Born at Red House, William Morris's first married home that he planned and built along the path Chaucer's pilgrims would have traveled, May was born a day-later birthday present to Morris on 25 March 1862. May's preferred artistic medium was embroidery, although she lived and breathed the air and passions of her father, the artists and craftsmen that often came to Red House. Decidedly not a demure wallflower quietly working in a drawing room, May studied embroidery at what became the Royal Art College. By the time she was 23, she was the director of the embroidery department at Morris and Co.

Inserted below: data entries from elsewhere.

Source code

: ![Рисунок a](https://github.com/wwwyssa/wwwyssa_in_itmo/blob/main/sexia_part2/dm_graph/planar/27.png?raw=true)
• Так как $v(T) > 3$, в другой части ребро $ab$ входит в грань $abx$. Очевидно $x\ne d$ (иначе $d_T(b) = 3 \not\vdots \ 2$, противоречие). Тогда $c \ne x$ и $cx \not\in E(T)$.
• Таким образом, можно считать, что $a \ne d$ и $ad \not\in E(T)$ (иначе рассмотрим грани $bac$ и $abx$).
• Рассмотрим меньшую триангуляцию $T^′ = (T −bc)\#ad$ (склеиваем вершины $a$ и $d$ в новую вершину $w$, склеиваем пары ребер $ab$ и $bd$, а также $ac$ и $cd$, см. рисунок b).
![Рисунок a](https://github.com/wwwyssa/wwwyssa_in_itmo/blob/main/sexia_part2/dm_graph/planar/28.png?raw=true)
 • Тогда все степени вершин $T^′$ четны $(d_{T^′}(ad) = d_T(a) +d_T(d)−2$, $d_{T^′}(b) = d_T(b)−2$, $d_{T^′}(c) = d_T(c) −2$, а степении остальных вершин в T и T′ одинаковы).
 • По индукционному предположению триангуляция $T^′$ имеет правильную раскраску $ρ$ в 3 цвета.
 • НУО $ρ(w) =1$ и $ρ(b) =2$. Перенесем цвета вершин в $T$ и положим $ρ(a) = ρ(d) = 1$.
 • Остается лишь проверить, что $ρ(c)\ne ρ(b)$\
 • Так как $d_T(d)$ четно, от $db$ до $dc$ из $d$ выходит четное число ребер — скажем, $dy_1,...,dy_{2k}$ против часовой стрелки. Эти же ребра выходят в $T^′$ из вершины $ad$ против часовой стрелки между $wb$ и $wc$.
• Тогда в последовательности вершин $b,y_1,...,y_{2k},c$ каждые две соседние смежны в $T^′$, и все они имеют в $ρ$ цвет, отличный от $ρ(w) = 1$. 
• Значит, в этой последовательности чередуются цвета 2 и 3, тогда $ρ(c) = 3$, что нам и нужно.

Two years before her father's death in 1896, May burned bridges that could never be rebuilt: May's relatively short marriage to a socialist that her mother disapproved became estranged due to her affair with her father's friend, George Bernard Shaw. She and her father, lifelong penpals, fell silent. Morris wrote many letters to his older invalid daughter, Jenny, in his last years, but no letters at all remain from Morris to May from that period. May Morris edited her father's 24-volume Collected Works after his death, a five-year undertaking, and completed The Sundering Flood (Project Gutenberg), an early modern fantasy novel whose ending Morris dictated to her from his deathbed. She died at Kelmscott Manor, Morris's later family home, in 1938.

separator

May Morris Flower Pot

May Morris Spring and Summer

May Morris Acanthus

May Morris Honeysuckle

'A Garden Piece' Border Tiles

May Morris Mondays on Facebook

Jane and Jenny Morris, 1864.

Jenny Morris

Jenny was the eldest daughter of William and Jane. She developed epilespy in 1874 and her seizures were quite severe. Her future changed radically at that point. Plans for her education were put on hold and canceled. William grieved her illness greatly and there are hints in his letters that blamed himself or his bloodline. Jenny modeled as an angel for Burne-Jones' Days of Creation.